Monday, July 30, 2007


July-30,-2007-008When you go into the Titanic exhibit at the Royal BC Museum, they give you a boarding pass for the ocean liner and a passenger's information. At the end of the exhibit you have to check the list of survivors to see if you lived or not. Here's mine. I lived but one of my kids didn't. Oh well. My mom was going to America to be a nun. She died, but that's no big tragedy, really, because she just ended up getting closer to God faster.

First you walk through a room all about the shipyard and construction of the vessel, and then through some rooms meant to display the opulence of the decor and the stories of a couple of the more noteable passengers and artefacts found on the ship. Then it's into a dark room where you can touch a chunk of real iceberg, a room where they explained how they excavated and preserved the artefacts, and then into another where they had display cases filled with the personal effects of certain passengers, including some perfume that you could smell.

All in all it took us 4 hours to get through, as opposed to the Egyptian mummy exhibit a couple of years ago that took me two and the Leonardo da Vinci exhibit which took me two and a half.
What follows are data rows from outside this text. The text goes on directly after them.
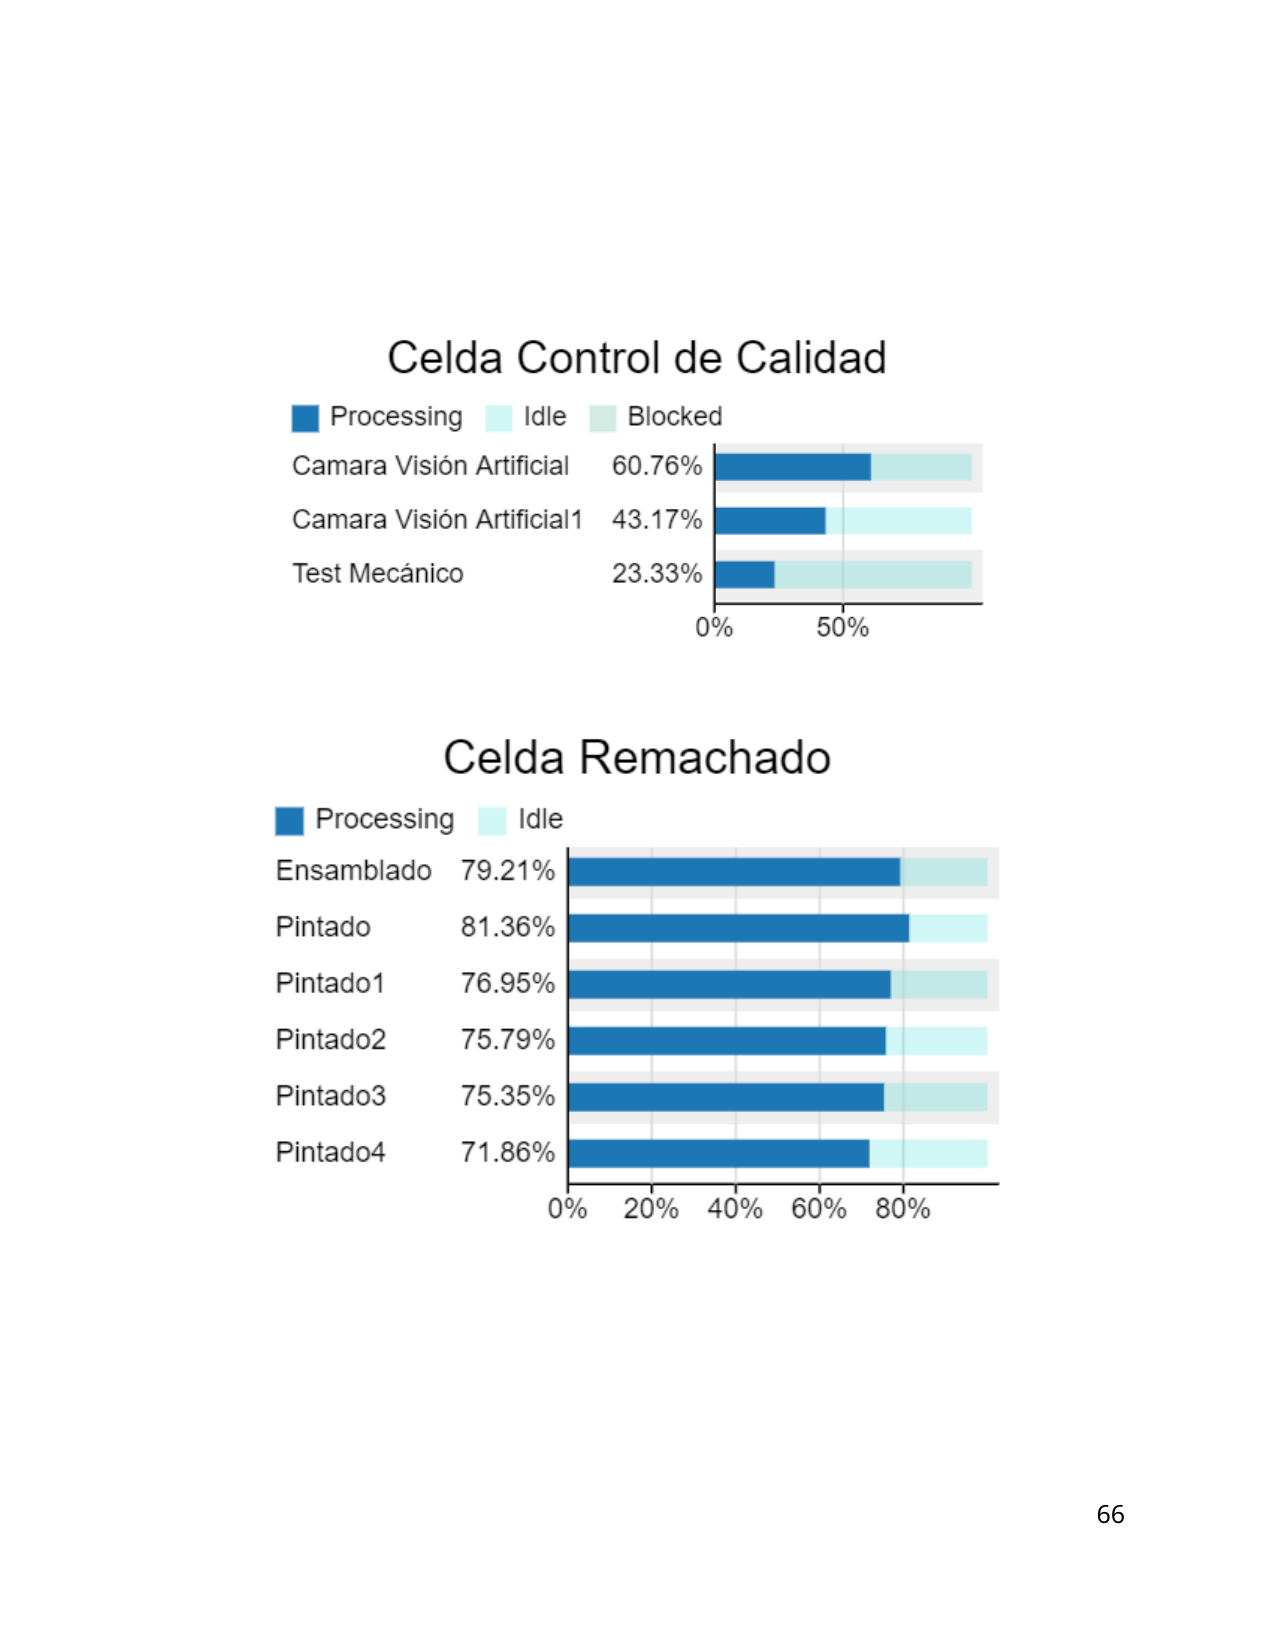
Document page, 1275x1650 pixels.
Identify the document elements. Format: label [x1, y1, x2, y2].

picture [281, 318, 994, 695]
picture [265, 716, 1011, 1256]
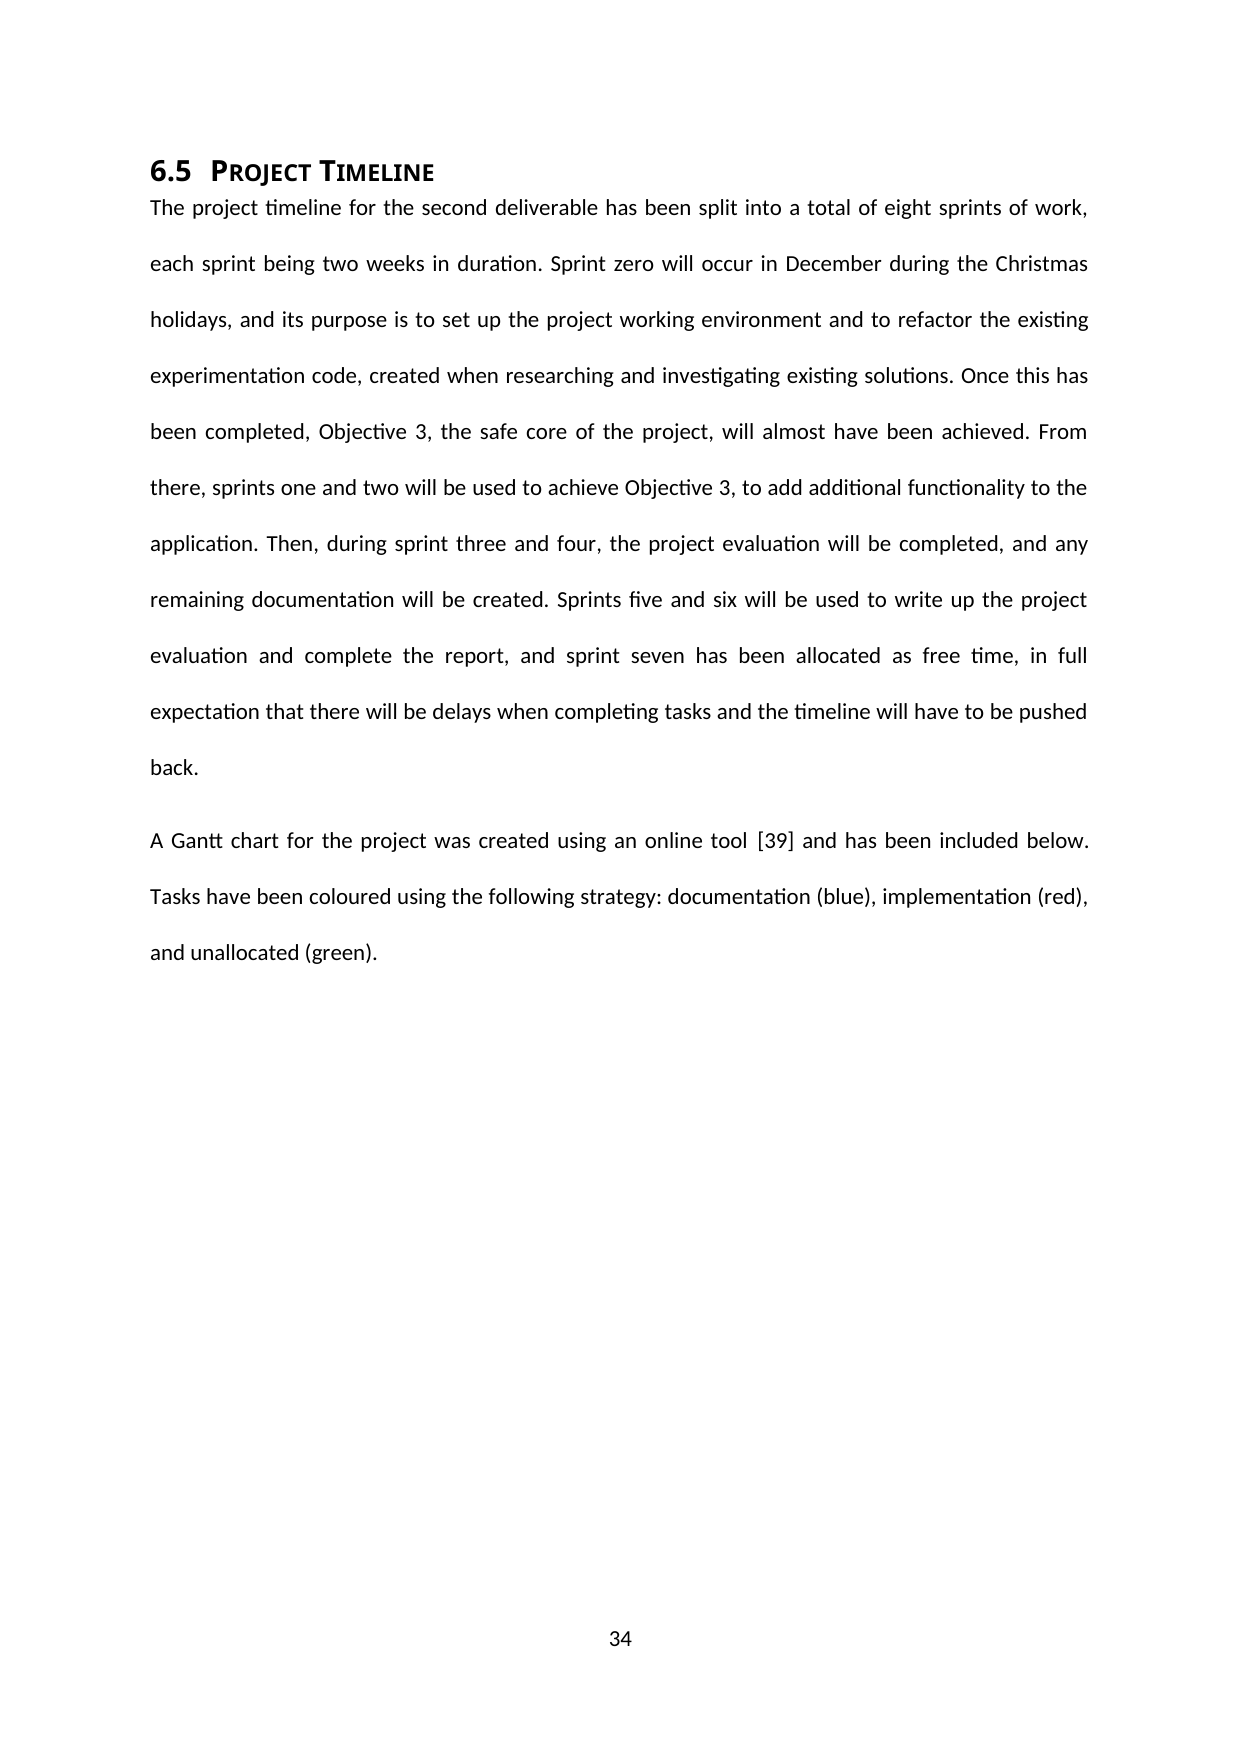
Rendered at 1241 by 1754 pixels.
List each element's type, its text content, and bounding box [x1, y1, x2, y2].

text A Gantt chart for the project was created using an online tool and has been included below. Tasks have been coloured using the following strategy: documentation (blue), implementation (red), and unallocated (green). [150, 826, 1090, 966]
subtitle Project Timeline [150, 150, 1090, 190]
text The project timeline for the second deliverable has been split into a total of eight sprints of work, each sprint being two weeks in duration. Sprint zero will occur in December during the Christmas holidays, and its purpose is to set up the project working environment and to refactor the existing experimentation code, created when researching and investigating existing solutions. Once this has been completed, Objective 3, the safe core of the project, will almost have been achieved. From there, sprints one and two will be used to achieve Objective 3, to add additional functionality to the application. Then, during sprint three and four, the project evaluation will be completed, and any remaining documentation will be created. Sprints five and six will be used to write up the project evaluation and complete the report, and sprint seven has been allocated as free time, in full expectation that there will be delays when completing tasks and the timeline will have to be pushed back. [150, 193, 1090, 781]
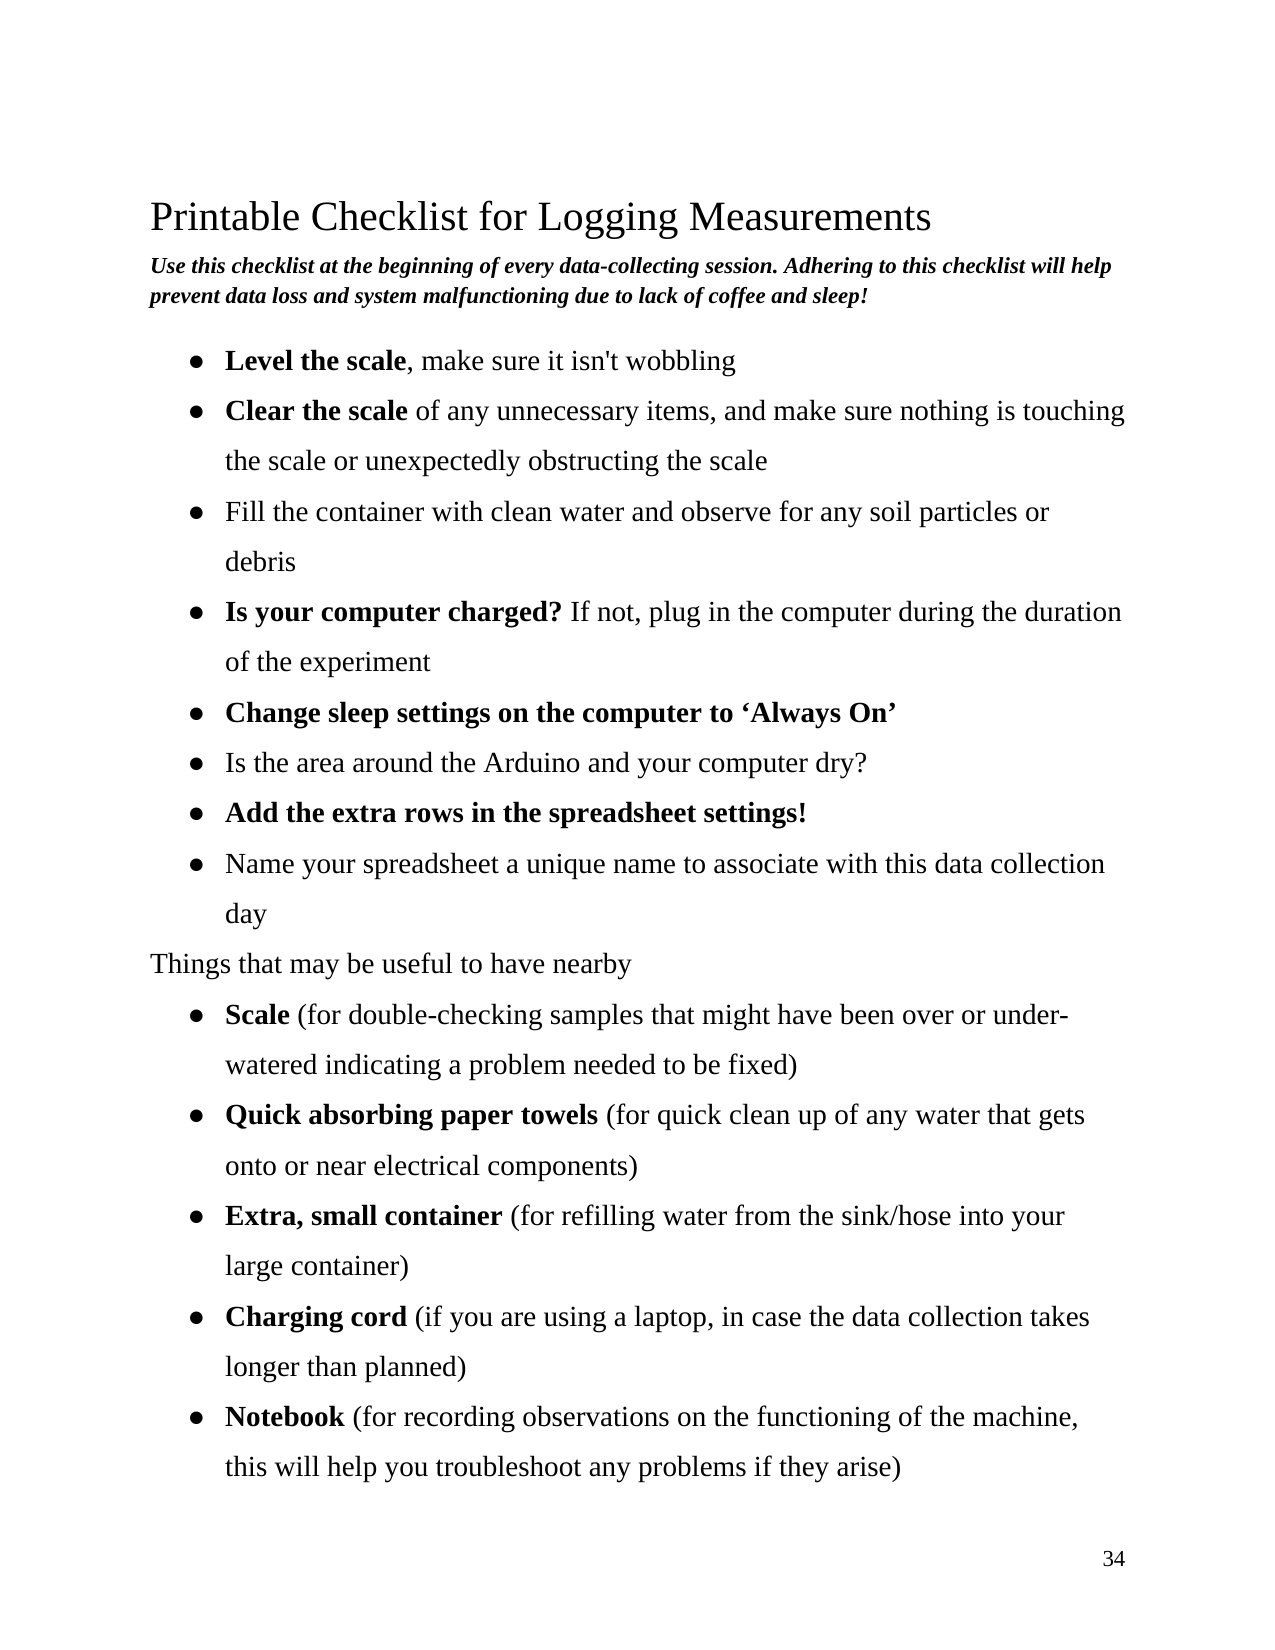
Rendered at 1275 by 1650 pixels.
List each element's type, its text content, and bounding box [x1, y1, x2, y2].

text Things that may be useful to have nearby [150, 946, 1125, 980]
list Add the extra rows in the spreadsheet settings! [187, 796, 1125, 829]
list Quick absorbing paper towels (for quick clean up of any water that gets onto or near electrical components) [187, 1097, 1125, 1181]
list Name your spreadsheet a unique name to associate with this data collection day [187, 846, 1125, 930]
list Level the scale, make sure it isn't wobbling [187, 343, 1125, 376]
list Is your computer charged? If not, plug in the computer during the duration of the experiment [187, 594, 1125, 678]
list Is the area around the Arduino and your computer dry? [187, 745, 1125, 779]
list Charging cord (if you are using a laptop, in case the data collection takes longer than planned) [187, 1299, 1125, 1382]
list Scale (for double-checking samples that might have been over or under-watered indicating a problem needed to be fixed) [187, 997, 1125, 1081]
list Extra, small container (for refilling water from the sink/hose into your large container) [187, 1198, 1125, 1282]
list Fill the container with clean water and observe for any soil particles or debris [187, 494, 1125, 577]
text Use this checklist at the beginning of every data-collecting session. Adhering to this checklist will help prevent data loss and system malfunctioning due to lack of coffee and sleep! [150, 252, 1125, 309]
subtitle Printable Checklist for Logging Measurements [150, 192, 1125, 239]
list Change sleep settings on the computer to ‘Always On’ [187, 695, 1125, 728]
list Clear the scale of any unnecessary items, and make sure nothing is touching the scale or unexpectedly obstructing the scale [187, 393, 1125, 477]
list Notebook (for recording observations on the functioning of the machine, this will help you troubleshoot any problems if they arise) [187, 1399, 1125, 1483]
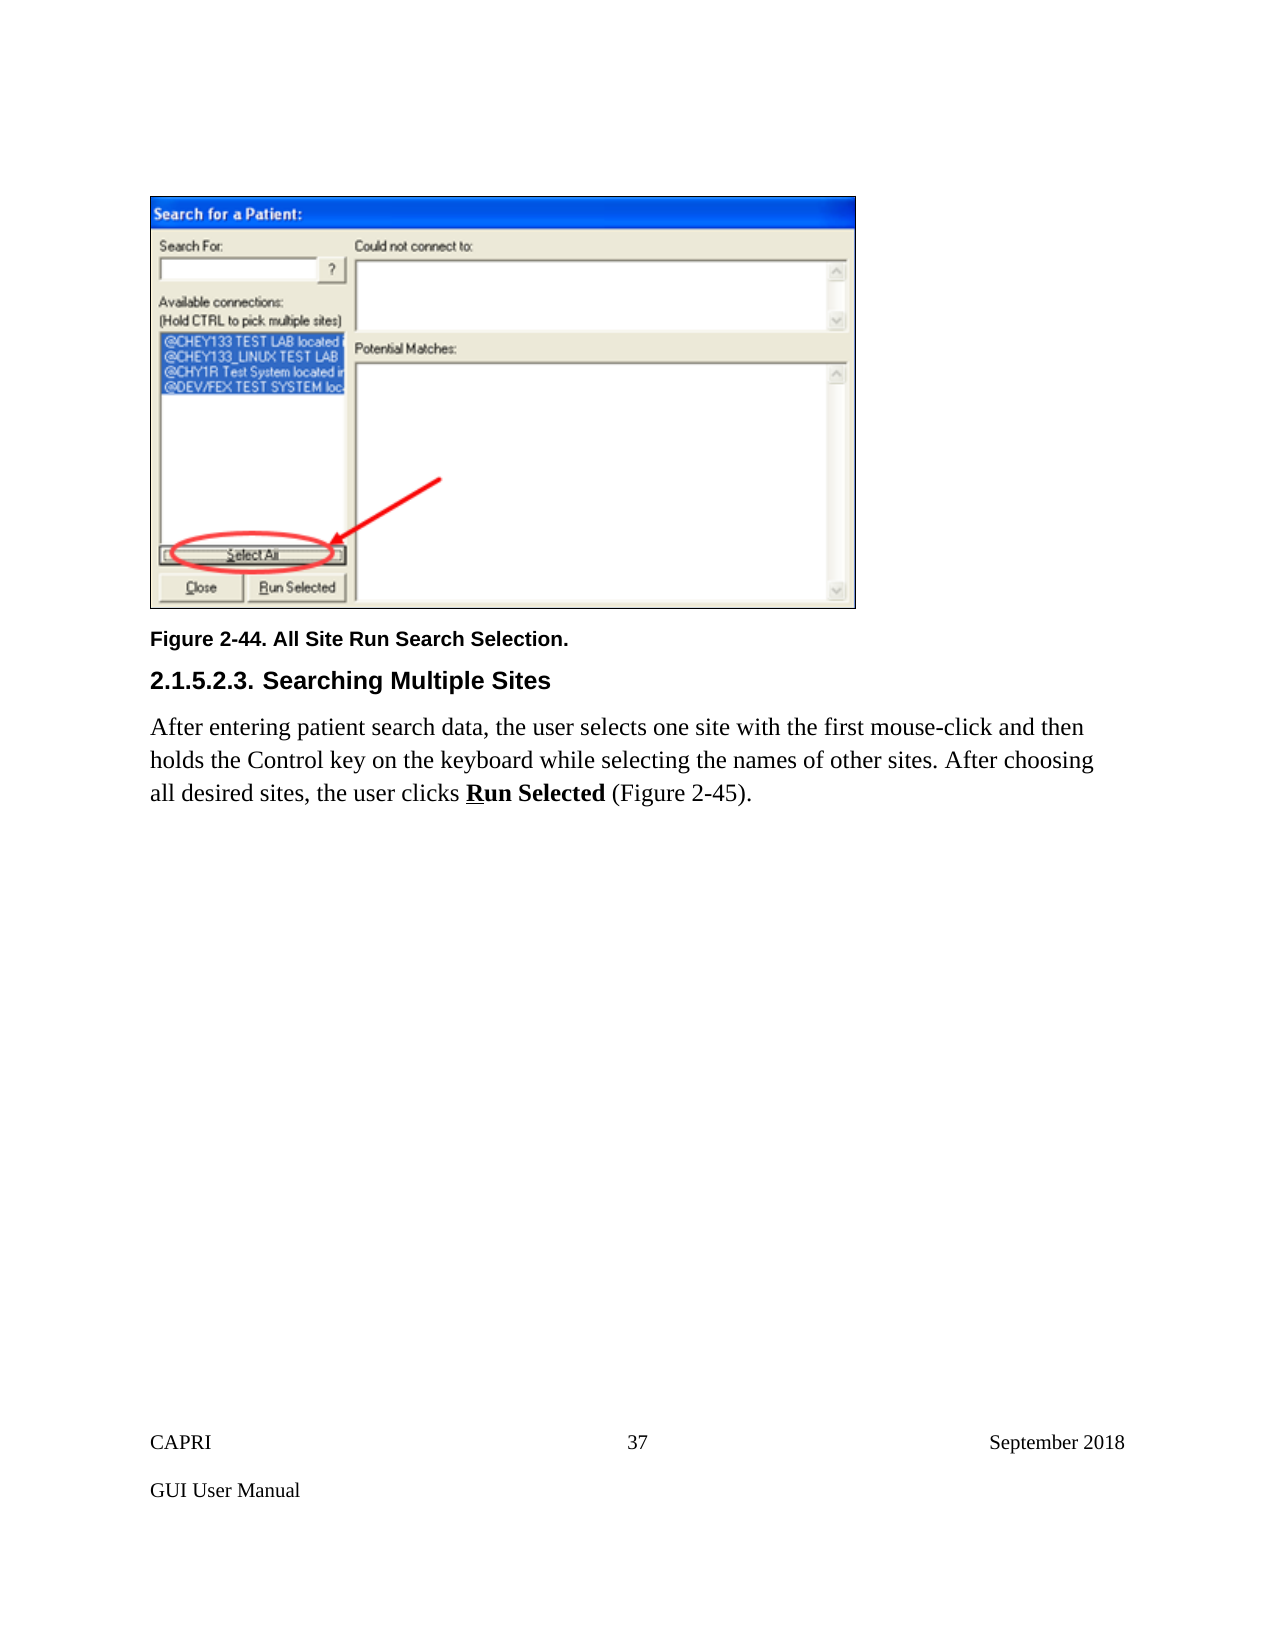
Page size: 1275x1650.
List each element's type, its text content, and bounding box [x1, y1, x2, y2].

subtitle Searching Multiple Sites [150, 666, 1125, 695]
text Figure 2-29. All Site Run Search Selection. [150, 626, 1125, 650]
text After entering patient search data, the user selects one site with the first mouse-click and then holds the Control key on the keyboard while selecting the names of other sites. After choosing all desired sites, the user clicks Run Selected (Figure 2-30). [150, 712, 1125, 807]
picture [151, 197, 855, 608]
The exhibit had an IMAX film that accompanied it and we saw that too. I won't deny it. That documentary scared me. There were parts in it that made me jump.

My great-grandmother had a ticket for the Titanic, but right around the same time, there was a coal strike, and so in order to run the Titanic as planned, they had to cancel the sailing of another ship. Some of the people who were originally booked on the other vessel were moved onto the Titanic instead, which meant that she got bumped onto a later sailing.

In some ways it might have been better if she had been on the Titanic, because then she wouldn't have loaded her children in the back of a 1912 McLaughlan Buick and abandoned them in the Kootenays and the Caribou. But I have to remember that the only way I'm acquainted with her is through Grandad's autobiography, which paints a picture of her as a cruel, heartless woman who gave up her children so that she could afford to keep her car, dress in nice dresses and parade herself around downtown Vancouver, flaunting her British accent and pretending to be anything but working class.

I try to see it from her perspective sometimes but it's hard.